A communication operation
“The worst is that the visits were supervised by Dr. Barazé, who has been the doctor at Cominak for many years. How could a doctor who has never acknowledged a single radiation-related pathology among miners renege on his own diagnosis today?”, continues Cissé Amadou. After a two-year partnership with OSRA, Sherpa decided to withdraw on December 18th 2012. According to the NGO, the new management at Areva has “reduced the agreement to a communication operation, if not a pure marketing stunt”. The future of this “unprecedented and exemplary dialogue between national authorities, NGOs and a responsible industrial partner”, in the words of Areva medical director Alain Acker, seems compromised.

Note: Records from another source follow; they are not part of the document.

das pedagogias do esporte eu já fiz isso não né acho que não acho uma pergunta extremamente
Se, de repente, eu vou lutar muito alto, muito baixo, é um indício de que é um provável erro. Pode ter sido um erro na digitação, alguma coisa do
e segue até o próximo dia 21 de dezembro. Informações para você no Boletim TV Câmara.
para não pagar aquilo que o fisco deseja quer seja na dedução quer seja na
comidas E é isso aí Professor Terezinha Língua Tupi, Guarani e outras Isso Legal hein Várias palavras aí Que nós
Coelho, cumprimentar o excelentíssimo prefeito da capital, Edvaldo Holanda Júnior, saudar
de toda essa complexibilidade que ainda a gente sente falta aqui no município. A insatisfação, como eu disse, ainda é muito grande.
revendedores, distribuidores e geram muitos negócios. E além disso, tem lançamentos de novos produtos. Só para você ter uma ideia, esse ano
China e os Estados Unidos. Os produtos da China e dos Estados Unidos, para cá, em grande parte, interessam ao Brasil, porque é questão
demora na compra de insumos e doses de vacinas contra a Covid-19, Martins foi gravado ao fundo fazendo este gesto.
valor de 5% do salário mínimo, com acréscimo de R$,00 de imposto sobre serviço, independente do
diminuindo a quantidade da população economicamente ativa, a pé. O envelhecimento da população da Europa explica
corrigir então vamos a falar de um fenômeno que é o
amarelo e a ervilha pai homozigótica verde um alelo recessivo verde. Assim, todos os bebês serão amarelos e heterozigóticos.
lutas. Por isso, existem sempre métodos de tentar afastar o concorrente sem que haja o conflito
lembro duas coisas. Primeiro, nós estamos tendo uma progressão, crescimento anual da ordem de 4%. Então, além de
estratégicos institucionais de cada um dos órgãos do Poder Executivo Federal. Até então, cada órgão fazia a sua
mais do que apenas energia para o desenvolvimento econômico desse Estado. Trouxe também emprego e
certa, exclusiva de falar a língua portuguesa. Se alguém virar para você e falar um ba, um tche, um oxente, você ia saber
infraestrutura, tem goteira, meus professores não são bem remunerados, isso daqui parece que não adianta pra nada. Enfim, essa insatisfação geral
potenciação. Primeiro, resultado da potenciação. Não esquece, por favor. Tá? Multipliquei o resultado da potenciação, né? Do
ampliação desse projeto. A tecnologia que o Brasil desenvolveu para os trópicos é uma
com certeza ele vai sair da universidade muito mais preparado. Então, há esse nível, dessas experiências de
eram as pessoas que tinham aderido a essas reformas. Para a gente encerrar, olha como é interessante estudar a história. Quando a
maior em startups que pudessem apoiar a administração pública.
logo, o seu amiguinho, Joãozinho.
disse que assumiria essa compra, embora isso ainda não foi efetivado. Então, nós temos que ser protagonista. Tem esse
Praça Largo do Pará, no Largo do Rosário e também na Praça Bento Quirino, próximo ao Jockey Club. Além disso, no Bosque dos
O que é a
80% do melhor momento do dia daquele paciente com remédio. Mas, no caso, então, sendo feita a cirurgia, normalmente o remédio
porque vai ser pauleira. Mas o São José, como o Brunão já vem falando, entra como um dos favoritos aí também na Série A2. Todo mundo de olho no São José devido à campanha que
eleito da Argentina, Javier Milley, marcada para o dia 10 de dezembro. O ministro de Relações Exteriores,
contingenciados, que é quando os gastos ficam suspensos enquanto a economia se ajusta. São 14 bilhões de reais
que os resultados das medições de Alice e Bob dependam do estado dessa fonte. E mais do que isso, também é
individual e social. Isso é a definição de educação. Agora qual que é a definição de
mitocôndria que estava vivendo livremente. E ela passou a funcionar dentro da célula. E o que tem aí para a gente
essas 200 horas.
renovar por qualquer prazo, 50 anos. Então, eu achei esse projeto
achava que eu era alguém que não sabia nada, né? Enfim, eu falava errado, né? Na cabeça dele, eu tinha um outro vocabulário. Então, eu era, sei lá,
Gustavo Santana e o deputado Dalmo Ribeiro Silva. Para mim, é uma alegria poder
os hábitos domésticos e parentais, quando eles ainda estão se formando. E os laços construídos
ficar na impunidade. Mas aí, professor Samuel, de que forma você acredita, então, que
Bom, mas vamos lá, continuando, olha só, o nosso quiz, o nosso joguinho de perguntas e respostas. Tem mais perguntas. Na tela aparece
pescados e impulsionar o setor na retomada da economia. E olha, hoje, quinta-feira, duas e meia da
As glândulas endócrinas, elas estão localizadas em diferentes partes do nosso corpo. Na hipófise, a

According to Bruno Chareyron of Criirad, the post-occupational follow-up practiced by OSRA is biased. He adds that Areva only takes into account “an expired and incomplete list” of radioactivity-related occupational diseases. “According to current knowledge, chronic exposure to low doses of radiation show has been shown to lead to health issues comprising many types of cancers and affecting all vital functions. This includes cardiovascular damage, renal diseases or neurological disorders, not just bronchogenic carcinoma, bone sarcoma or leukemia.” A lot of words to describe the pains of Islam, who suffers from “heaviness in his cheek, hand and right knee”, or of Mamane, who is half-paralyzed, or those of Aboubacar Ilitimine, a driller at Somaïr since 1976 who suffers from renal insufficiency, and of many other former miners in Niger.
In order to obtain damages, these former workers could also claim a “prejudice of anxiety”, a notion which was recognized by French judges for all workers exposed to asbestos dust. “If the causal relationship [between radiation and disease] is too hard to establish, we could consider claiming a prejudice of anxiety related to an unsafe exposure to radioactivity in dangerous conditions that the employer, here Areva, could not ignore”, says Jean-Paul Teissonnière. The lawyer has just won between 5,000 and 30,000 euros of damages for non sick Eternit workers exposed to asbestos. Whether it is judicial or political, a solution to obtaining medical care for the miners of Niger must be found as soon as possible.